## TAREFA A
Segundo o texto sobre racismo, em que programa e em qual canal Taís Araújo fez a pergunta a Xuxa Meneghel?
## TAREFA B
Continue o texto sobre racismo a partir da última frase apresentada.

"Se você tivesse que nascer outra vez, você gostaria de vir como?". Foi essa a pergunta feita pela atriz e apresentadora Taís Araújo a Xuxa Meneghel em uma edição do programa Superbonita, no canal GNT. "Taís, eu queria vir com a tua cor, o teu cabelo, a tua pele", respondeu a loira à negra. Antes mesmo de Xuxa concluir o raciocínio, Taís soltou um riso nervoso e disparou que não era fácil. "Quer mesmo?"
Quando este trecho do programa começou a circular nas redes sociais, soltei o mesmo riso nervoso e pensei: se Taís me fizesse a mesma pergunta um dia, eu diria que gostaria de nascer um homem branco, rico e num país de primeiro mundo. Eu, ao contrário de Xuxa, sei o que é reservado àqueles que nascem com uma pele um pouco mais escura ou muito mais escura num país chamado Brasil.
A única experiência exclusiva que a quantidade extra de melanina na nossa pele nos oferece é saber o que é racismo na prática. Não acho que Xuxa tenha inveja disso, mas há quem tenha. É o caso de Antonio Risério, autor do artigo "Racismo de negros contra brancos ganha força com identitarismo", publicado nesta Folha.
Risério diz que o "racismo negro é um fato". Para provar seu ponto, o autor cita supostos episódios de violência de pessoas negras contra pessoas não negras.

## MATERIAL EXTRAÍDO

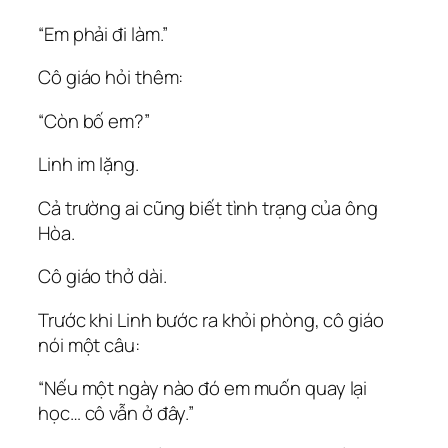
“Em phải đi làm.”
Cô giáo hỏi thêm:
“Còn bố em?”
Linh im lặng.
Cả trường ai cũng biết tình trạng của ông
Hòa.
Cô giáo thở dài.
Trước khi Linh bước ra khỏi phòng, cô giáo
nói một câu:
“Nếu một ngày nào đó em muốn quay lại
học… cô vẫn ở đây.”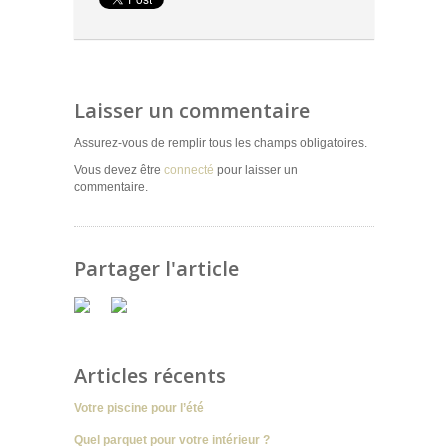
Laisser un commentaire
Assurez-vous de remplir tous les champs obligatoires.
Vous devez être
connecté
pour laisser un
commentaire.
Partager l'article
Articles récents
Votre piscine pour l’été
Quel parquet pour votre intérieur ?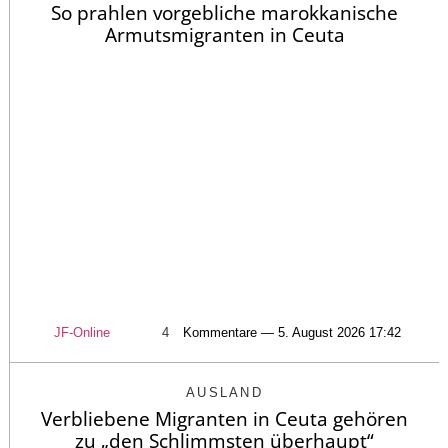
So prahlen vorgebliche marokkanische
Armutsmigranten in Ceuta
JF-Online
4
Kommentare — 5. August 2026 17:42
AUSLAND
Verbliebene Migranten in Ceuta gehören
zu „den Schlimmsten überhaupt“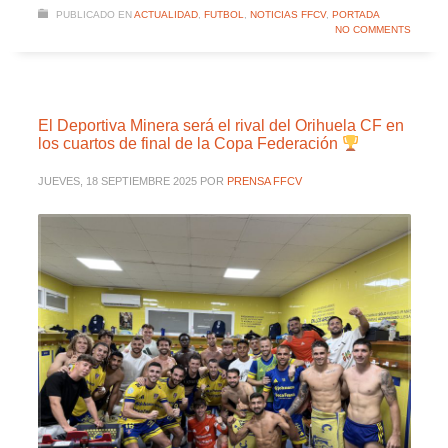
PUBLICADO EN
ACTUALIDAD
,
FUTBOL
,
NOTICIAS FFCV
,
PORTADA
NO COMMENTS
El Deportiva Minera será el rival del Orihuela CF en
los cuartos de final de la Copa Federación
JUEVES, 18 SEPTIEMBRE 2025
POR
PRENSA FFCV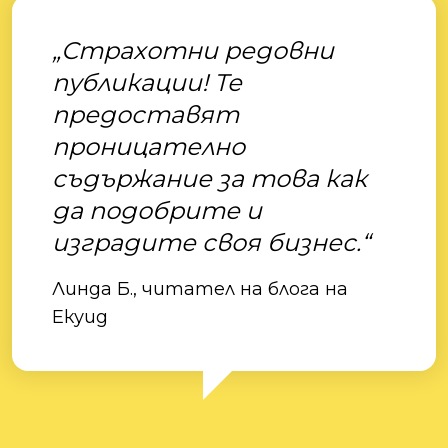
„Страхотни редовни
публикации! Те
предоставят
проницателно
съдържание за това как
да подобрите и
изградите своя бизнес.“
Линда Б., читател на блога на
Екуид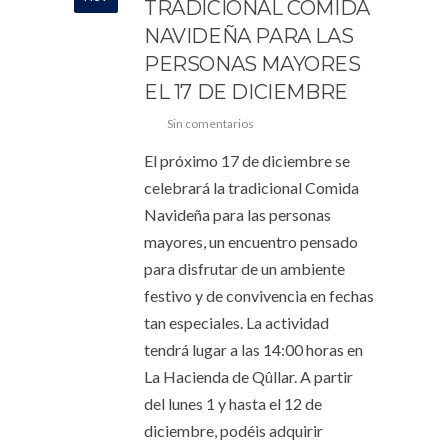
TRADICIONAL COMIDA
NAVIDEÑA PARA LAS
PERSONAS MAYORES
EL 17 DE DICIEMBRE
Sin comentarios
El próximo 17 de diciembre se
celebrará la tradicional Comida
Navideña para las personas
mayores, un encuentro pensado
para disfrutar de un ambiente
festivo y de convivencia en fechas
tan especiales. La actividad
tendrá lugar a las 14:00 horas en
La Hacienda de Qûllar. A partir
del lunes 1 y hasta el 12 de
diciembre, podéis adquirir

## RESPOSTA FINAL A
No programa Superbonita, do canal GNT.

## RESPOSTA FINAL B
Não há ninguém dos movimentos negros afirmando que pessoas negras são incapazes de ser hostis e violentas. Como seres humanos, somos capazes de sentir e de agir como outros de nossa espécie, mas o nome disso não é racismo. Racismo pressupõe poder, e o poder está na mão de pessoas brancas. Portanto, não há racismo negro —mas isso é óbvio.
O que não é tão óbvio no texto de Risério são as motivações. Seria um caso de inveja? Apesar da vastidão da língua portuguesa, o autor parece sentir uma necessidade de roubar para si uma palavra que não cabe no contexto em que ele quer usá-la. O antropólogo parece ser movido pelo mesmo sentimento que levou Xuxa a confessar que gostaria de ser negra: um desejo de poder ocupar um lugar que não é seu. A resposta da apresentadora pode ser inocente, mas o texto de Risério não é.
Há um ressentimento profundo escondido por trás de palavras como "neorracismo" e "identitarismo", usadas para descrever um mundo em que a palavra de acadêmicos brancos não é mais vista como lei, mas como um ponto de vista passível de questionamento. Um mundo em que, cada vez mais, pessoas negras podem ocupar os bancos das mesmas universidades e as páginas dos mesmos jornais antes reservados àqueles com menos melanina no corpo.
Risério disfarça sua inveja em um texto que seria melhor aproveitado em uma sessão de terapia. A despeito de malabarismos retóricos, praticar racismo segue sendo um privilégio branco.